Haussklavin in HaßmersheimPaar misshandelte weitere Frau

Die Familie in Haßmersheim, die eine Frau über ein Jahr lang gefangen gehalten und misshandelt haben soll, ist wegen eines ähnlichen Falls bereits vorbestraft. Damals wurde der Mann zu einer Haftstrafe verurteilt, weil die Schwester der Frau schwer misshandelt wurde.
Das Paar aus Haßmersheim mit einer mutmaßlichen Haussklavin hat bereits vor zehn Jahren die jüngere Schwester der Ehefrau schwer misshandelt.
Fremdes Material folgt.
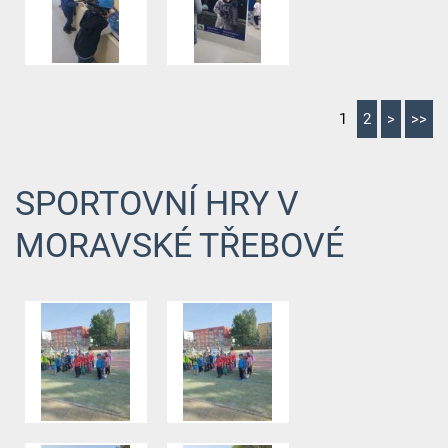
1
2
>
>>
SPORTOVNÍ HRY V
MORAVSKÉ TŘEBOVÉ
Dies geht aus der Berichterstattung über den Prozess im Jahr 2002 gegen die Eheleute hervor. Die damaligen Straftaten "weisen erhebliche Parallelen zu den aktuellen Vorwürfen" gegen die Familie auf, sagte Oberstaatsanwalt Franz-Josef Heering. Auch das mutmaßliche aktuelle Opfer des Paares in Haßmersheim - eine 20 Jahre alte Internetbekanntschaft des Sohnes - sei mit Gegenständen geschlagen worden.
Beide hatten von Januar 2000 bis Juni 2002 die Schwester der Frau mehrfach schwer mit einer Eisenstange und einer Kette verletzt. Das damals noch minderjährige Mädchen verrichtete angeblich die Hausarbeit nicht gründlich genug und kümmerte sich nicht ausreichend um ihren Neffen. Das Opfer trug durch die brutalen Angriffe unter anderem einen Nasenbeinbruch und Verletzungen im Gesicht sowie Prellungen an den Beinen und am Rücken davon.
Dutzende Zeugen befragt
Das Landgericht Heidelberg verurteilte den heute 51 Jahre alten Mann im Dezember 2002 wegen Misshandlung Schutzbefohlener und gefährlicher Körperverletzung zu einer Haftstrafe von vier Jahren und sechs Monaten. Seine Frau erhielt eine Bewährungsstrafe von zwei Jahren.
Im aktuellen Fall soll die Familie eine 20-Jährige rund ein Jahr lang eingesperrt, misshandelt und gedemütigt haben. Die Staatsanwaltschaft geht davon aus, dass die junge Frau fortwährend von einem Familienmitglied überwacht wurde. Sie sei zur Hausarbeit gezwungen worden. Die Ermittlungen wegen des Verdachts der Geiselname werden voraussichtlich noch Wochen dauern. Über die Pfingstfeiertage waren rund 30 Zeugen befragt worden. Nähere Angaben zu deren Aussagen machte die Staatsanwaltschaft zunächst nicht.